> **Assigned task**:
Rewrite the piece about the small-plane flight from "Looking south to" up to and including "atop Mt. Sugarloaf.", putting "Mount Sugarloaf" wherever "Mt. Sugarloaf" appears.

> **Quoted passage**:

──────────

How do you take care of your sense of–or even recalibrate–consciousness?

Some 2,000 Feet Up

The exhilaration of flying in a single-engine airplane does a number of things, the most obvious is that the ground looks so expansive. Terra firma goes on and on into the horizon. Scale and size play with my sense of proportion. What you see on the grounds looks small and yet other things seem larger than they should be. The length of highways, the relative size of cars, trucks and trains look as if they were sectioned off a sizeable display meant to be “an artist’s interpretation” of a grand project years in the making.

The Oxbow on the Connecticut River in Northampton, MA

Traveling 2,000 feet above ground at speeds between 65-80 [kn] knots, it’s easy to feel overwhelmed. There are places you know of, but from the air, they take on a different personality.

Somewhere not too far from the airport and still in MA.

Like a jig-saw puzzle on a larger-than-life scale, parcels and tracts of forested land interconnect. All appears as it should [at least through my eyes]. My friend and pilot, MP, knows more about the puzzle laid out below us. And he knows a helluva lot about flying. He’s been a pilot for well over 30 years. I don’t fly and know little of it, and it becomes more than obvious MP is very much in tune with all details pertinent to flying. Knowing weather conditions leading up to “GO” is de rigueur on his pre-flight checklist. It’s quite a checklist to say the least; I’d have to Google the majority of the terms on that lengthy list for obvious reasons.

The French King Bridge connecting Erving and Gill, Massachusetts.

On the ground, I have a better sense of familiar locations, most of which I’ve driven to many times already. From the air, that’s another story. Having a large river coursing across the county helps to some degree. For example, the French King Bridge is a familiar site on the road, even before actually seeing it, but from a small plane, the road looks slightly unfamiliar. Still, there’s no mistaking that beautiful cantilevered bridge.

The Seven Sisters of the Holyoke Range. There are 3 large “hill tops” in the center. Trace the left of the photo to the horizon, and you’ll see the other 4, the furthest one wrapped in a haze, but still visible.

As many of you know, the Seven Sisters are the 7 colleges located in the northeast USA. Since their founding, all are women’s colleges, but for one that went co-ed [The Harvard Annex–now Radcliffe College–is part of the Harvard Radcliffe Institute]. They remain highly regarded and very competitive schools to this day.
The 7 [in order founded] are:
o Mount Holyoke College 1837
o Vassar College 1861
o Wellesley College 1870
o Smith College 1871
o Radcliffe College 1879
o Bryn Mawr College 1885
o Barnard College 1889

Looking south to the towns of Deerfield and Sunderland, Massachusetts
That bridge is the same one in the photo above.
You can see Mt. Sugarloaf left of center.
The observatory atop Mt. Sugarloaf.

Spending about 2 hours in the air was a terrific experience. Knowing MP and the way his plane is maintained, I felt confident and safe in his hands. It was a rare, bright day with a slight on-off breeze, perfect for just about anything. My time at 2,000 feet allowed for some R&R, plenty of “what-have-you-been-doing” conversations, a chance to take some photos and moments to appreciate all that is life, the good and not so good, the rote and the unpredictable.

──────────

> **Material provided**:
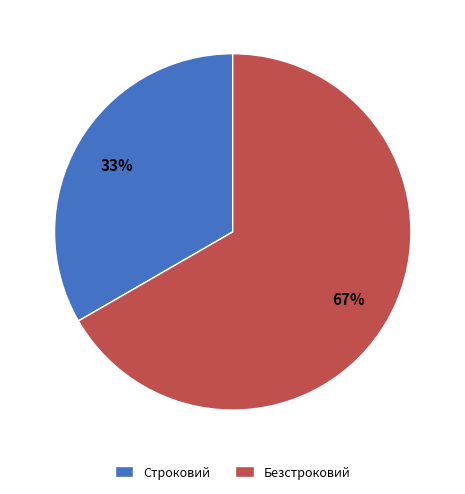

To the nearest percent, what is the average slice percentage?

50%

──────────

> **Expected output**:
Looking south to the towns of Deerfield and Sunderland, Massachusetts
That bridge is the same one in the photo above.
You can see Mount Sugarloaf left of center.
The observatory atop Mount Sugarloaf.